Table of Contents

Multimodal Chain-of-Thought Prompting

Multimodal Chain-of-Thought (Multimodal-CoT) extends traditional chain-of-thought reasoning beyond text to incorporate multiple modalities, primarily text and images. The approach uses a two-stage framework that separates rationale generation from answer inference, allowing the model to leverage visual information during reasoning.1)

Motivation

Existing chain-of-thought studies have focused primarily on the language modality.2) However, many real-world reasoning tasks involve visual information – diagrams, charts, photographs, and scientific figures. A textbook with no figures or tables severely limits knowledge acquisition. Multimodal-CoT addresses this gap by jointly modeling text and vision modalities during the reasoning process.

Two-Stage Framework

Multimodal-CoT operates through two distinct stages:

Stage 1: Rationale Generation

The model receives both language inputs (question, context, options) and vision inputs (associated images) to generate intermediate reasoning steps called rationales. These rationales combine information from both modalities, articulating visual insights in language form.

For example, given a physics question about magnets with an accompanying diagram, the rationale might state: “The north pole of one magnet is closest to the south pole of the other magnet. Poles that are different attract.”

Stage 2: Answer Inference

The original language input is appended with the rationale generated in Stage 1. This augmented input, along with the original vision input, is used to infer the final answer.
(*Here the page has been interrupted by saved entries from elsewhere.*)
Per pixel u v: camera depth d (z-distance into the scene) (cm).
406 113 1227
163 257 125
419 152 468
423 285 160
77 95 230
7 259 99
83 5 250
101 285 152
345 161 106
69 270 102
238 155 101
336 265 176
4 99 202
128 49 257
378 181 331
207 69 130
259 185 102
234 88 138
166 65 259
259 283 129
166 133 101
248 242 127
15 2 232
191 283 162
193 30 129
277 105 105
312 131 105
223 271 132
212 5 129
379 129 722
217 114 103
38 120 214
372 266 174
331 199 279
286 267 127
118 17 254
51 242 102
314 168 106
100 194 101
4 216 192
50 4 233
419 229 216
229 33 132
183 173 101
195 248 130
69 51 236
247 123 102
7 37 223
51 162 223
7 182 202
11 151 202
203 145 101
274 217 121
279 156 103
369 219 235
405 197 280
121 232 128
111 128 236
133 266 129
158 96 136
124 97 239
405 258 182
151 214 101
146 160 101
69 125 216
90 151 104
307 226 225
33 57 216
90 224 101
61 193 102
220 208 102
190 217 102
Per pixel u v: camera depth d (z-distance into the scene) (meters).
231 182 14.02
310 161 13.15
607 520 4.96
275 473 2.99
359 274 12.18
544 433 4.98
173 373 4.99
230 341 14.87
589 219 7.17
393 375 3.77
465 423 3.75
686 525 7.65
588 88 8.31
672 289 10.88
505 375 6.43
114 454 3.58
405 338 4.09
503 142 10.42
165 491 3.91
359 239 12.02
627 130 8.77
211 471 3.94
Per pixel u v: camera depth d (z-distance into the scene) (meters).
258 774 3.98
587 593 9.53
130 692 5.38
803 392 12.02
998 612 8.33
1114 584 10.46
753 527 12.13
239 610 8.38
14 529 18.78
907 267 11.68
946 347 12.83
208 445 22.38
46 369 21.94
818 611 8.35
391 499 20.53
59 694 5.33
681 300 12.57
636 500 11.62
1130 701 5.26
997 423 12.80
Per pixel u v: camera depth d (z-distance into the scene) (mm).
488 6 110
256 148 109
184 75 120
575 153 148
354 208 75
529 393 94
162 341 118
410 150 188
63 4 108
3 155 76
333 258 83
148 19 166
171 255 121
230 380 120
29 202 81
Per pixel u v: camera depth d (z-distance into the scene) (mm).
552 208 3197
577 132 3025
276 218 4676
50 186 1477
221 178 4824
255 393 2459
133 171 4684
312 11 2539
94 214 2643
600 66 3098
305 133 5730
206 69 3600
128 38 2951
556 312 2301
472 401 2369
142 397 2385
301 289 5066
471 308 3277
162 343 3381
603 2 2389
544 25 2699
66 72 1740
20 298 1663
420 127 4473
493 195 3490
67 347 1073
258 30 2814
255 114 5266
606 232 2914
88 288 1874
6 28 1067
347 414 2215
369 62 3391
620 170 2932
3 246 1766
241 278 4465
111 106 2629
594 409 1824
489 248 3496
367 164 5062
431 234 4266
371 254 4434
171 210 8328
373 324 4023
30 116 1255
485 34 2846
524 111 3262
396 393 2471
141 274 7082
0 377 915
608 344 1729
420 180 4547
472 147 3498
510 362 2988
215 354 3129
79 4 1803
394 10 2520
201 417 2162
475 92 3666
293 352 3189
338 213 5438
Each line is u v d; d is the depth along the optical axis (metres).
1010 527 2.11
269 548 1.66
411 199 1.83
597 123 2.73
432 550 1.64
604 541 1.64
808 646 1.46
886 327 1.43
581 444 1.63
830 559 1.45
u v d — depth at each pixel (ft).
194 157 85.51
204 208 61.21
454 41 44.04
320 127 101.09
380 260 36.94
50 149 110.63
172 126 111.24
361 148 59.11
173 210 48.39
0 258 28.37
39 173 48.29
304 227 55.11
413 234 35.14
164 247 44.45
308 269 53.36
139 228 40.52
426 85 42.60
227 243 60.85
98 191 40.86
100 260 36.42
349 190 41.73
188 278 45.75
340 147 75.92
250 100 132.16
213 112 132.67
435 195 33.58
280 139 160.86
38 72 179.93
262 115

The rationale serves as a bridge between visual grounding and explicit textual reasoning.

ScienceQA Benchmark Results

Multimodal-CoT achieved state-of-the-art performance on the ScienceQA benchmark with a model under 1 billion parameters:3)

Category Accuracy
Natural Science 95.91%
Social Science 82.00%
Language Science 90.82%
Text Context 95.26%
Image Context 88.80%
No Context 92.89%
Grades 1-6 92.44%
Grades 7-12 90.31%
Average Accuracy 91.68%

The method was also evaluated on the A-OKVQA benchmark, further demonstrating its effectiveness across multimodal reasoning tasks.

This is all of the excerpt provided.